Eloy nearly missed a step. "You knew about—"

"I've been tracking the Mugen-Za for four years." Still forward. "Arthur wasn't a random selection. They had already decided Arthur's fate before he even enrolled."

The city opened ahead of them. Morning vendors ran their routines, entirely unbothered by three people with a Rank A problem walking through.

[IsoldeSimp47]: FOUR YEARS

[coldfront44]: HE KNEW

[ghostrunner_x]: eloy. he knows more than you.

Valen glanced back. The expression he wore belonged to a person who had decided honesty was faster than comfort and had been operating that way long enough it no longer felt like a choice.

"The binding won't complete for another eighteen hours. Approximately." He faced forward again. "Which means you're not as far behind as you thought."

Three more steps.

"But the window is specific. And Caldwell knows it's specific."

He left the sentence there.

Eloy turned it over. Caldwell knows the exact operational window. Caldwell issued a mission against a faction he has been officially unaware of for four years.

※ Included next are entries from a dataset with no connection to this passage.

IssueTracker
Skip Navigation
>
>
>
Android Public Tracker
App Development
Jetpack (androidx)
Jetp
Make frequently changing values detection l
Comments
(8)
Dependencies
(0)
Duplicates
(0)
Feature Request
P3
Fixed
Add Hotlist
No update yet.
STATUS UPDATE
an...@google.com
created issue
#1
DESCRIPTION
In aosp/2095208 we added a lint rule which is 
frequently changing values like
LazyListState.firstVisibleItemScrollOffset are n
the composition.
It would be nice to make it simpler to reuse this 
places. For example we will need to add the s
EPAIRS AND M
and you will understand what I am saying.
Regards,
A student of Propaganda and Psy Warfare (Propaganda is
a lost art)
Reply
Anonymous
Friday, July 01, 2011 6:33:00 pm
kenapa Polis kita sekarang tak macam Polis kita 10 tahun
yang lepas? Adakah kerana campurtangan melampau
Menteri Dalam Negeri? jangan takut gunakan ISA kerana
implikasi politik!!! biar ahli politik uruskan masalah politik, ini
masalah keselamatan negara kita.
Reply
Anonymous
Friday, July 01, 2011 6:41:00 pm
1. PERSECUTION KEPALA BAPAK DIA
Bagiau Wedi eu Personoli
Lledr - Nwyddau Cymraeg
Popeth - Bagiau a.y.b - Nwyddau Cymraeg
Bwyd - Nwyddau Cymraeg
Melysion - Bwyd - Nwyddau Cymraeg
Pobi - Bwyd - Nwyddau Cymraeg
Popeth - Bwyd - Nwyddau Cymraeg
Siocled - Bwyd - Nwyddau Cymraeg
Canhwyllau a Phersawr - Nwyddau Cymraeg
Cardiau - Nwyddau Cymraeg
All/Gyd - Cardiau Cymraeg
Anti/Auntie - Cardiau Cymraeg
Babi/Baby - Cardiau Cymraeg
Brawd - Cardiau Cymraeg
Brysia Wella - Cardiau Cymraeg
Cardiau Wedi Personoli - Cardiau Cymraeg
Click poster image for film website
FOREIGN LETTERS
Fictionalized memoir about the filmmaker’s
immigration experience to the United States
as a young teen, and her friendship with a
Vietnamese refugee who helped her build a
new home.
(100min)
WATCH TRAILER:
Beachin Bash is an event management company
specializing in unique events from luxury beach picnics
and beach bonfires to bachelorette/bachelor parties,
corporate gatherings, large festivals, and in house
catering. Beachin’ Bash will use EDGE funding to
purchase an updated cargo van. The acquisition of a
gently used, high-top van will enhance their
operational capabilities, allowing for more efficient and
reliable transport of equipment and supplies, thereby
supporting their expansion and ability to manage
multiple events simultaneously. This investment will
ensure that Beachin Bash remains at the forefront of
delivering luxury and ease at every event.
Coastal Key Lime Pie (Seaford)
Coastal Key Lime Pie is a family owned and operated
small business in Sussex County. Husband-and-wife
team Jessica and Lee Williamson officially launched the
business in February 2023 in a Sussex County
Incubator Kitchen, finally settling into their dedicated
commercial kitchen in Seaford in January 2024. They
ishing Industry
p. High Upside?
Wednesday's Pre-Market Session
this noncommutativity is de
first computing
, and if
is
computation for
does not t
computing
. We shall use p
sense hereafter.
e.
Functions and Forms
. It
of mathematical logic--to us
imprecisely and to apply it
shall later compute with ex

Caldwell assigned the two lowest-ranked students in the entire cohort, one of whom is the daughter of the man whose drained mana literally powers the city they were walking through right now, to run it with eighteen hours remaining.

This mission was designed to fail from the beginning.

He did not say it. Isolde was one step to his left, her silence carrying the particular density of someone running hard calculations and keeping all of them behind her face.

Valen lit another cigarette.

Isolde walked two steps ahead of both of them and did not look back.